Super-conducting critical fields and anisotropy of a MgB2 single crystal

TL;DR

This study provides direct measurements of the critical magnetic fields and their anisotropy in a MgB2 single crystal, clarifying key superconducting parameters crucial for applications and understanding of its superconducting behavior.

Contribution

It presents the first detailed direct measurements of Hc1(T) and Hc2(T) in a MgB2 single crystal, resolving uncertainties from previous polycrystalline studies.

Findings

Hc1(0) in c-direction is 0.28 T

Hc2(0) in c-direction is 3 T

Critical field anisotropy is approximately 2

Abstract

Despite the intense activity in the year since the discovery of superconductivity in MgB2, key parameters, in particular the upper and lower critical fields Hc2 and Hc1 and their anisotropies, are not well-established, largely because of the difficulty of growing MgB2 crystals. Attempts have been made to deduce these parameters from experiments on polycrystalline material, but they have substantial uncertainties. Hc2 is particularly important for applications, as it is the field which quenches bulk super-conductivity. In terms of understanding MgB2, it is now clear that the conventional electron-phonon interaction is strong enough to account for the high transition temperature Tc, but the consequences of the double super-conducting gap for the anisotropy and its dependence on temperature, are uncertain.
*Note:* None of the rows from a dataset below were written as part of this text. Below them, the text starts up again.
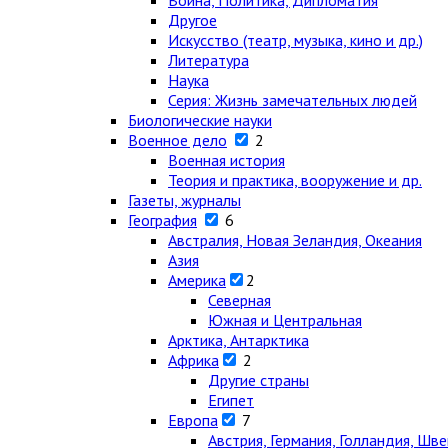
Война, Политика, Дипломатия
Другое
Искусство (театр, музыка, кино и др.)
Литература
Наука
Серия: Жизнь замечательных людей
Биологические науки
Военное дело
2
Военная история
Теория и практика, вооружение и др.
Газеты, журналы
География
6
Австралия, Новая Зеландия, Океания
Азия
Америка
2
Северная
Южная и Центральная
Арктика, Антарктика
Африка
2
Другие страны
Египет
Европа
7
Австрия, Германия, Голландия, Шв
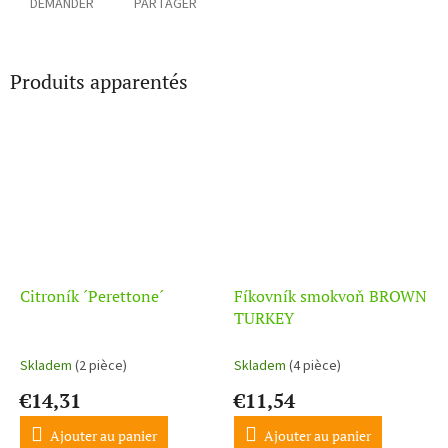
DEMANDER
PARTAGER
Produits apparentés
Citroník ´Perettone´
Fíkovník smokvoň BROWN
TURKEY
Skladem
(2 pièce)
Skladem
(4 pièce)
€14,31
€11,54
Ajouter au panier
Ajouter au panier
Here we describe detailed direct measurements of Hc1(T) and Hc2(T) for the two principal crystallographic directions in a clean single crystal of MgB2. For fields in the c-direction, $\mu_0 H^c_{c1}(0)$ = $0.28 +- 0.01T$ and $\mu_0 H^c_{c2}(0)$ is $3 +- 0.5T$; this ratio of critical fields is rather low and implies that MgB2 is only just a Type II super-conductor. The anisotropies of both critical fields are close to 2.